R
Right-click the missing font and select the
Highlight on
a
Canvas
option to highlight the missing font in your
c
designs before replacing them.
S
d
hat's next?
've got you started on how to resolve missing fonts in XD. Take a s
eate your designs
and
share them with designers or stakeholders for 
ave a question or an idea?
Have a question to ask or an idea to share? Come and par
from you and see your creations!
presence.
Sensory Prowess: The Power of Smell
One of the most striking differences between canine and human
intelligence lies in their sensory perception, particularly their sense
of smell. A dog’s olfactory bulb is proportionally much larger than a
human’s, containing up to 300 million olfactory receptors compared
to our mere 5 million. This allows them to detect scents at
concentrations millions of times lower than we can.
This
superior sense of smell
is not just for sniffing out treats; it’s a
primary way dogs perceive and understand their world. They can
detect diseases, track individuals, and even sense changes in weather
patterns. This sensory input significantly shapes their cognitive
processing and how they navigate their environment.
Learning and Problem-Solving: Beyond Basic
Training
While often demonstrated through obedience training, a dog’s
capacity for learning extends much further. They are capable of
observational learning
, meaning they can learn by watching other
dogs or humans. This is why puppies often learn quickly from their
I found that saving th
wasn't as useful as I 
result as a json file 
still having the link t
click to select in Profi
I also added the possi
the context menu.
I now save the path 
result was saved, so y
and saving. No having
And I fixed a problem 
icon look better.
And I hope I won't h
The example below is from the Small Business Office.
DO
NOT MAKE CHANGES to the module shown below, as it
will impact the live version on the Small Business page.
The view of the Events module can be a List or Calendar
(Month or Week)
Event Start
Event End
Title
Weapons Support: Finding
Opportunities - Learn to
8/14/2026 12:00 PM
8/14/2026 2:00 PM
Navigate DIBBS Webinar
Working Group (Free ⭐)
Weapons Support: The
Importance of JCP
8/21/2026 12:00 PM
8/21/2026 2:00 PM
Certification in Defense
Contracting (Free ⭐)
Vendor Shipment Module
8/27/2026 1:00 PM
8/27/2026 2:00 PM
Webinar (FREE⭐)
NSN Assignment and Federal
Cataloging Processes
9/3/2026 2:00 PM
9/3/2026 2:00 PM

::::

Reproduce the listing above verbatim, line by line, from the first line through the last.

→ Written answer
R
Right-click the missing font and select the
Highlight on
a
Canvas
option to highlight the missing font in your
c
designs before replacing them.
S
d
hat's next?
've got you started on how to resolve missing fonts in XD. Take a s
eate your designs
and
share them with designers or stakeholders for 
ave a question or an idea?
Have a question to ask or an idea to share? Come and par
from you and see your creations!
presence.
Sensory Prowess: The Power of Smell
One of the most striking differences between canine and human
intelligence lies in their sensory perception, particularly their sense
of smell. A dog’s olfactory bulb is proportionally much larger than a
human’s, containing up to 300 million olfactory receptors compared
to our mere 5 million. This allows them to detect scents at
concentrations millions of times lower than we can.
This
superior sense of smell
is not just for sniffing out treats; it’s a
primary way dogs perceive and understand their world. They can
detect diseases, track individuals, and even sense changes in weather
patterns. This sensory input significantly shapes their cognitive
processing and how they navigate their environment.
Learning and Problem-Solving: Beyond Basic
Training
While often demonstrated through obedience training, a dog’s
capacity for learning extends much further. They are capable of
observational learning
, meaning they can learn by watching other
dogs or humans. This is why puppies often learn quickly from their
I found that saving th
wasn't as useful as I 
result as a json file 
still having the link t
click to select in Profi
I also added the possi
the context menu.
I now save the path 
result was saved, so y
and saving. No having
And I fixed a problem 
icon look better.
And I hope I won't h
The example below is from the Small Business Office.
DO
NOT MAKE CHANGES to the module shown below, as it
will impact the live version on the Small Business page.
The view of the Events module can be a List or Calendar
(Month or Week)
Event Start
Event End
Title
Weapons Support: Finding
Opportunities - Learn to
8/14/2026 12:00 PM
8/14/2026 2:00 PM
Navigate DIBBS Webinar
Working Group (Free ⭐)
Weapons Support: The
Importance of JCP
8/21/2026 12:00 PM
8/21/2026 2:00 PM
Certification in Defense
Contracting (Free ⭐)
Vendor Shipment Module
8/27/2026 1:00 PM
8/27/2026 2:00 PM
Webinar (FREE⭐)
NSN Assignment and Federal
Cataloging Processes
9/3/2026 2:00 PM
9/3/2026 2:00 PM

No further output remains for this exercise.